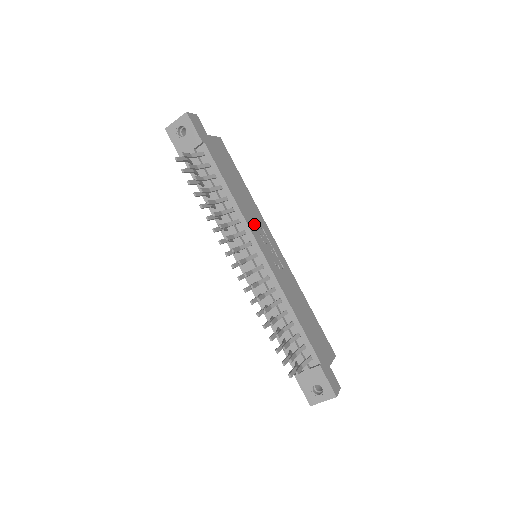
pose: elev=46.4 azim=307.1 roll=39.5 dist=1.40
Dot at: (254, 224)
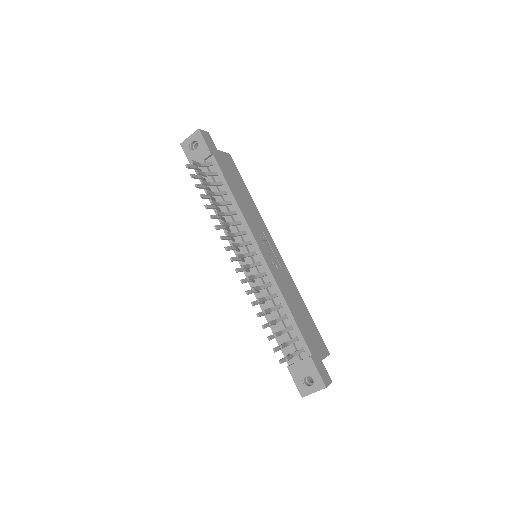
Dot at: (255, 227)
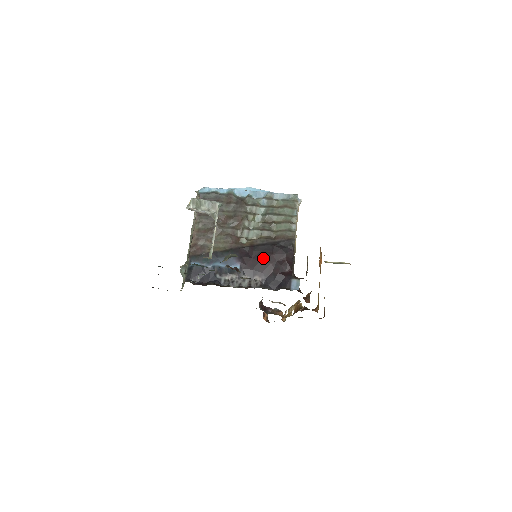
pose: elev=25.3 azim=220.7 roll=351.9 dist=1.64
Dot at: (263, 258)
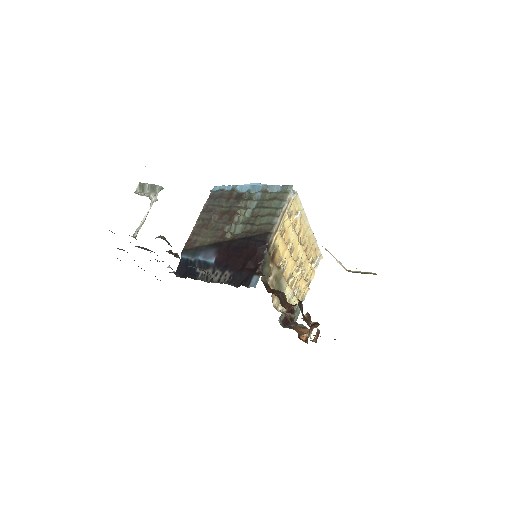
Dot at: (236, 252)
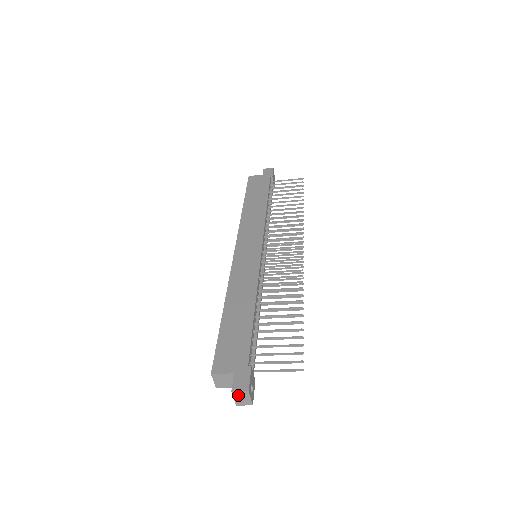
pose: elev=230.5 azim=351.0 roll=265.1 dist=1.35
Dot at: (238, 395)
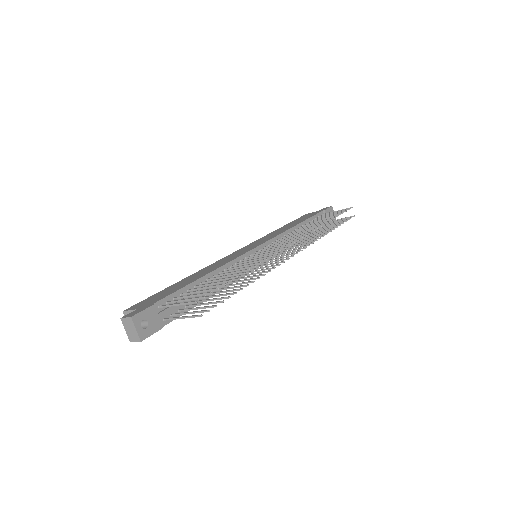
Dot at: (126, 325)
########################################
### THE PROBLEM
Lay out the rows as a JSON list of strings, starting at the line that contains "pose: elev=230.5 azim=351.0" and ending at the final line of the rows, with one string per line and no blank lines. Leave the pictures out.

### ANSWER FOR THIS EXERCISE
[
  "pose: elev=230.5 azim=351.0 roll=265.1 dist=1.35",
  "Dot at: (238, 395)",
  "Dot at: (126, 325)"
]